How ‘Goodfellas’ and the Gangster Class of 1990 Changed Hollywood ~ NYT

That autumn, “The Godfather Part III” was hotly anticipated. Instead, the Scorsese movie and other crime tales raised the stakes for filmmakers to come.

Credit…Warner Bros.


“As far back as I can remember, I always wanted to be a gangster,” Henry Hill (Ray Liotta) muses near the start of “Goodfellas,” and in the fall of 1990, when that film was released, it seemed that every filmmaker of note wanted to make a gangster movie. Martin Scorsese’s “Goodfellas” led the way that September, with Phil Joanou’s “State of Grace” and Abel Ferrara’s “King of New York” opening later that month. The Coen brothers’ “Miller’s Crossing” followed in October. And in December came what was expected to be the biggest title of them all: “The Godfather Part III,” the long-awaited follow-up to the Francis Ford Coppola films that most audiences considered the gold standard of gangster pictures.

Such a wave of similarly minded movies hadn’t been seen since the glut of rip-offs that followed the release of the original “Godfather.” The torturous time and effort required of any major production made their rollouts more coincidental than coordinated, though it seems safe to surmise that studios were hoping to ride the wave of interest in “Godfather III.” Yet that film, the most hotly anticipated and (initially) the most financially successful, was the least enthusiastically received — and left the smallest cultural footprint.

Instead, the other gangster movies of that fateful fall 30 years ago would prove far more influential: they combined to draw a map of the routes the crime movie, and movies in general, would take in the coming decade.

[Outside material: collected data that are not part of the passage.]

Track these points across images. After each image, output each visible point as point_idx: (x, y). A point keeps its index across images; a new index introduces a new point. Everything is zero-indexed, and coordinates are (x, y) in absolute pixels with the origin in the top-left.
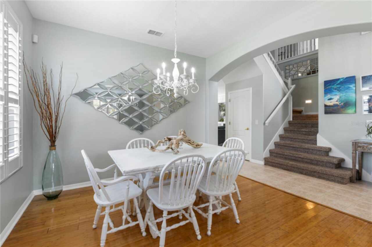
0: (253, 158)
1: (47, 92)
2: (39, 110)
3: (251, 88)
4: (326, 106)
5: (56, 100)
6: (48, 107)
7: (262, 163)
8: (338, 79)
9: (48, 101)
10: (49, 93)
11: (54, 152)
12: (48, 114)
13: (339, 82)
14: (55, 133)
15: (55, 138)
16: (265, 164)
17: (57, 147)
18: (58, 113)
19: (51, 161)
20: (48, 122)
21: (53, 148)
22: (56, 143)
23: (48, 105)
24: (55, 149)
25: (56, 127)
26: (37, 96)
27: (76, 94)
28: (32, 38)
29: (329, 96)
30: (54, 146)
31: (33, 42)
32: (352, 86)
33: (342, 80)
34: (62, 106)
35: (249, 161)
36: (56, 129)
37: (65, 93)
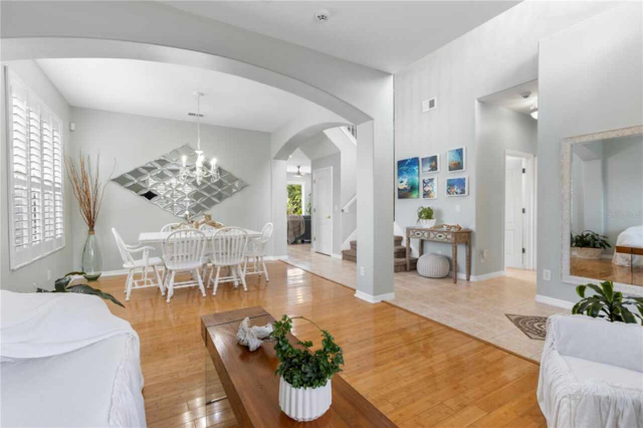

None made their mark more than “Goodfellas,” drawn from Nicholas Pileggi’s book “Wiseguy” and based on the real-life exploits of the New York mob underling-turned-informant Henry Hill. Scorsese was 47 when it was released, but he infused the picture with the furious energy and stylistic razzle-dazzle of a film school kid: elaborate camera movements, snazzy freeze frames, hard-boiled voice-over, non-chronological storytelling and tighter needle drops than a downtown DJ set.
Credit…Warner Bros.


The filmmaking is intoxicating because it makes Hill’s life of crime seem so seductive; it draws us into his world. So Scorsese crafts a subjective experience, often literally: in the shot introducing the various gangsters and hangers-on, all of whom speak directly into the camera (“I’m gonna go get the papers, get the papers”), or the notorious “May 11, 1980” sequence, which uses jagged cutting, jittery camerawork and battling music cues to put us directly into the head of the film’s coked-out, paranoid protagonist. Compared with the respectful distance of earlier gangster stories (even “The Godfather” movies), the immediacy of “Goodfellas” feels like an earthquake.

It left unmistakable fingerprints on some of the most important films and television shows to follow. “‘Boogie Nights’ is very much ‘Goodfellas,’” said Glenn Kenny, author of the new book “Made Men: The Story of ‘Goodfellas,’” who has also written for The New York Times. He also sees a clear connection to Quentin Tarantino’s “Pulp Fiction” and “Reservoir Dogs” — particularly the recurring motif of gangsters who hang out, talk trash and do their jobs like, well, jobs. Most gangster movies focus on the big bosses and godfathers; “Goodfellas” and its descendants are about the grinders, the middlemen, the working-class thugs.

Kenny also pinpoints the notion of “mobsters having other aspects of their lives,” everyday marital and familial woes, a key ingredient in David Chase’s subsequent groundbreaking series, “The Sopranos.” Chase has called the film “his Quran, so to speak,” drawing not only from the film’s tone and perspective for “The Sopranos,” but also from its cast, which features several future “Sopranos” co-stars.